## Supplied material
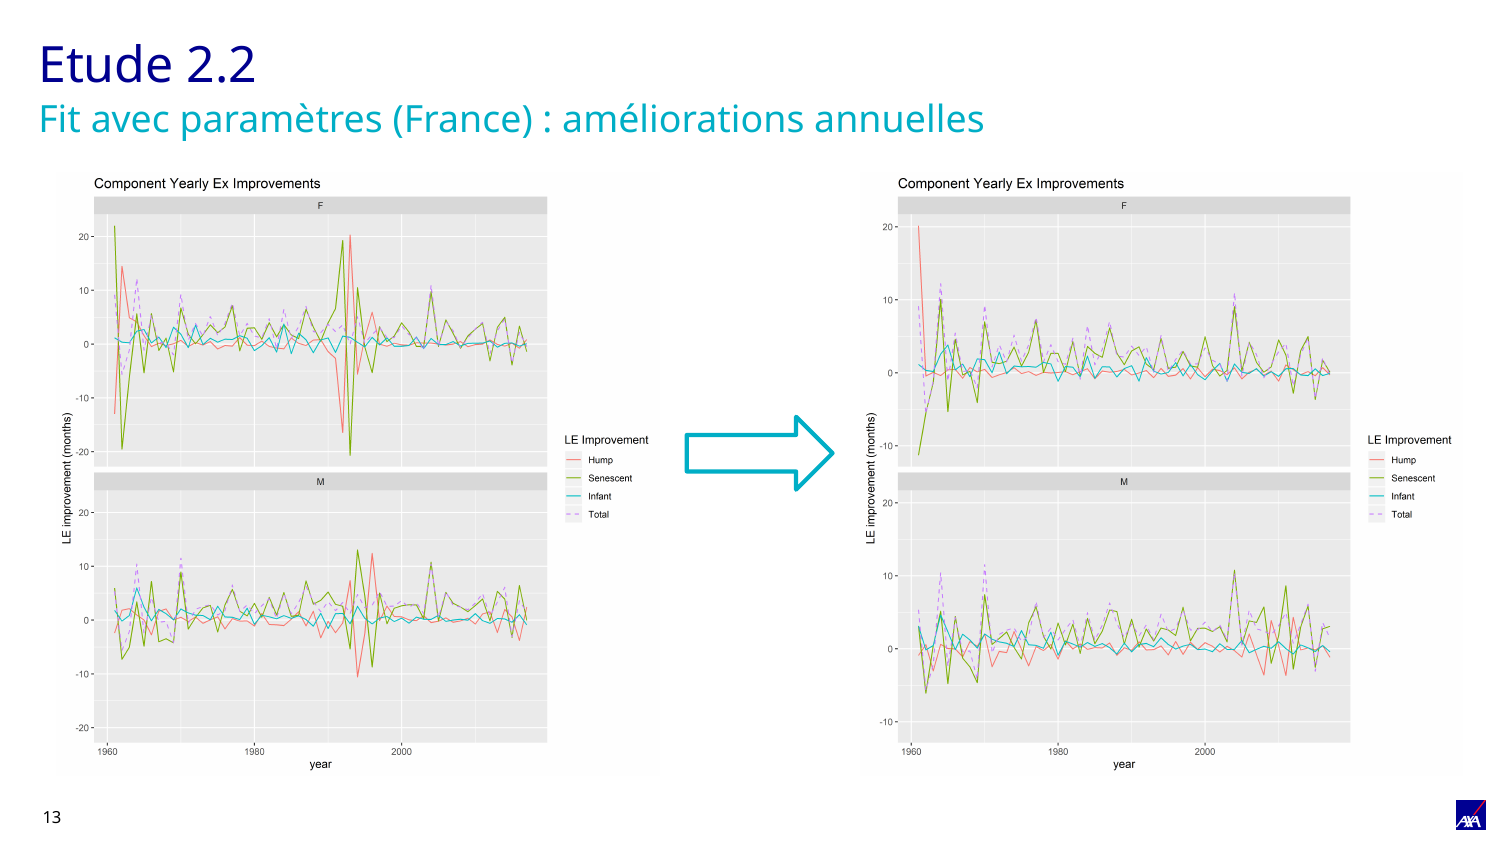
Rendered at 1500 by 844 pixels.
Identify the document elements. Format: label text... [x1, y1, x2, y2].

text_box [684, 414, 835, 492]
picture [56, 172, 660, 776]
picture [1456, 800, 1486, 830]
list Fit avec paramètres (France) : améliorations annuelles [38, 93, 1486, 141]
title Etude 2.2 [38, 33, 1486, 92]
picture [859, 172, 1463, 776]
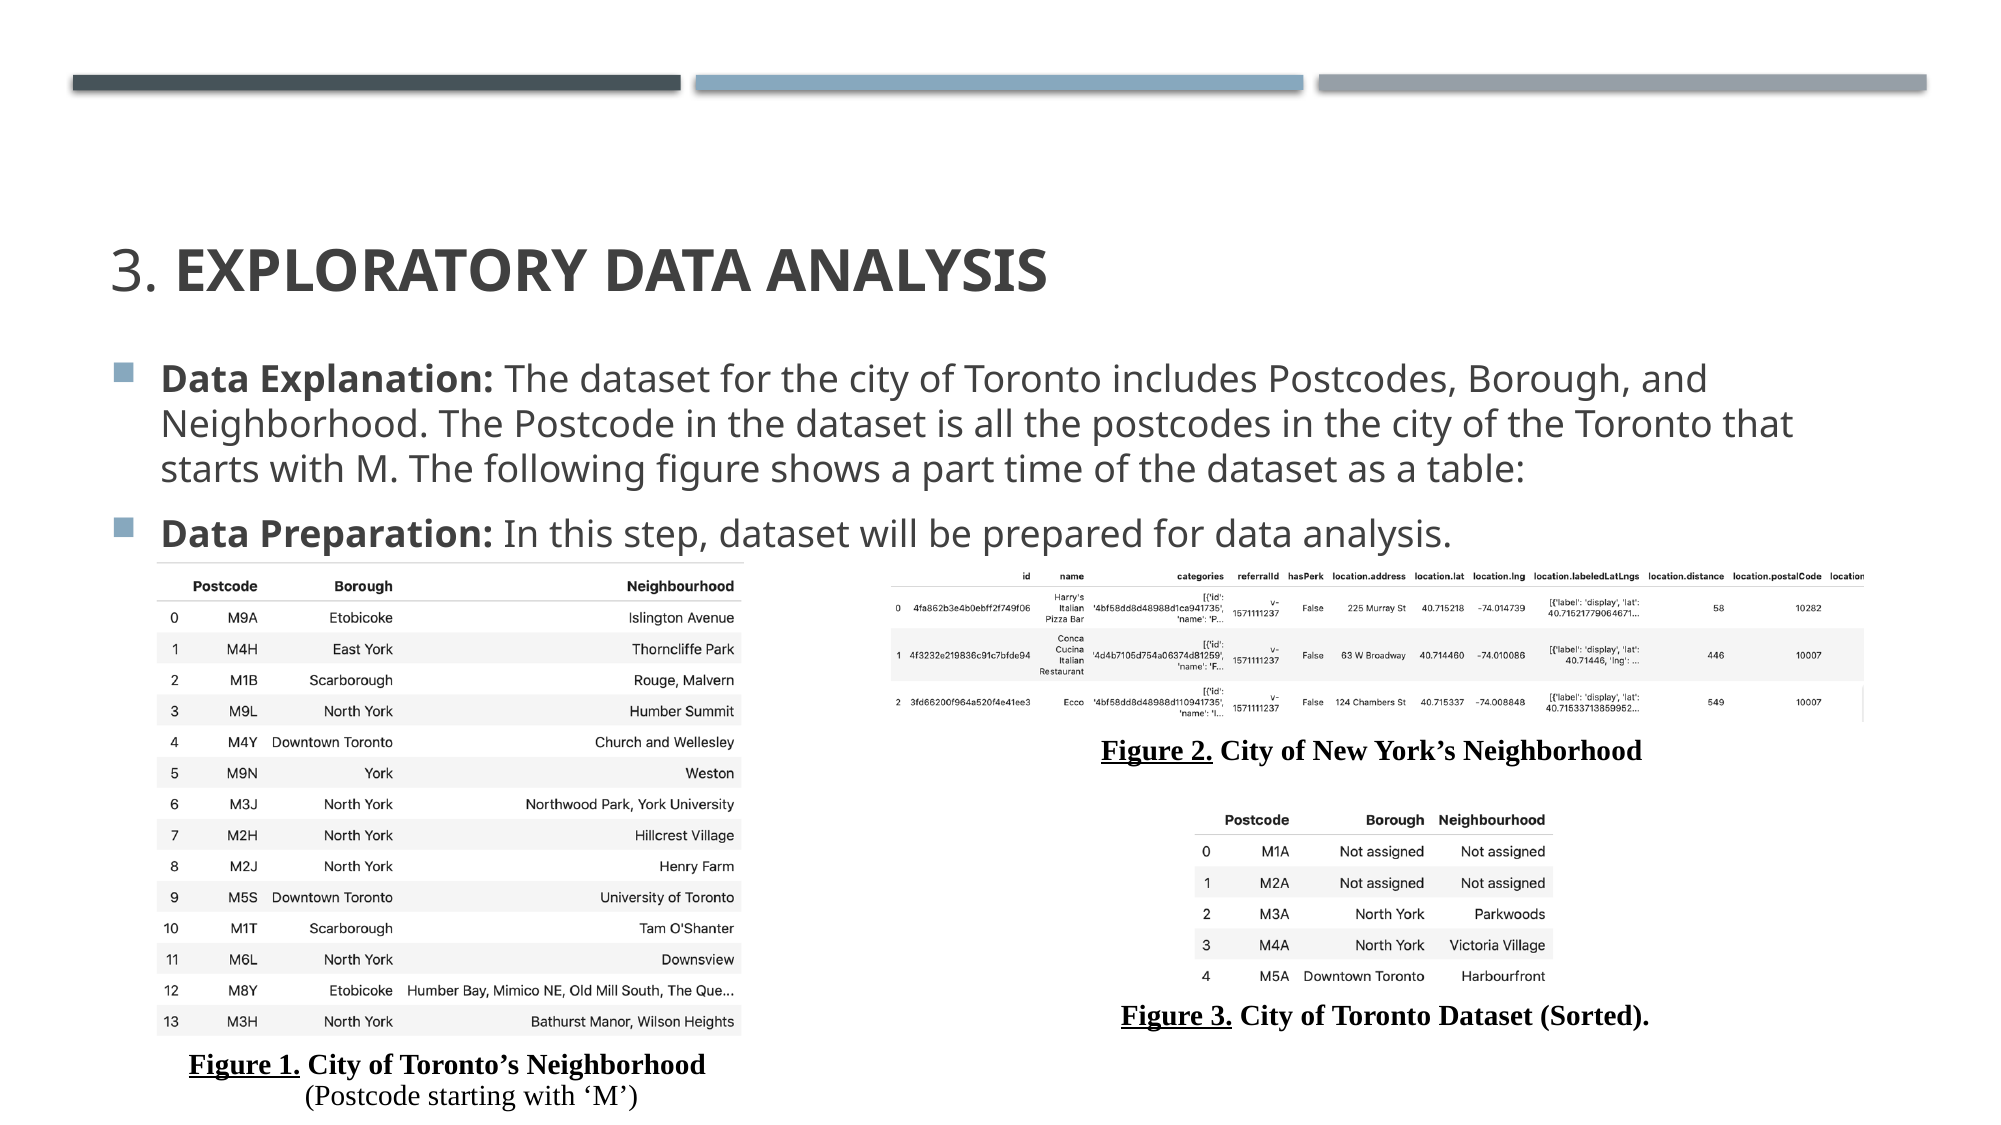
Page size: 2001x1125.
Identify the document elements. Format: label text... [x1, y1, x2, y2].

## Exercise description
Every record must be copied exactly, with the pictures left out.

## Solution to this task
Rendered at 1500 by 844 pixels.
Identify the document elements. Format: label text... [x1, y1, x2, y2].

text_box [684, 414, 835, 492]
picture [56, 172, 660, 776]
picture [1456, 800, 1486, 830]
list Fit avec paramètres (France) : améliorations annuelles [38, 93, 1486, 141]
title Etude 2.2 [38, 33, 1486, 92]
picture [859, 172, 1463, 776]
Page size: 2001x1125.
Identify the document elements. Format: label text... [x1, y1, x2, y2].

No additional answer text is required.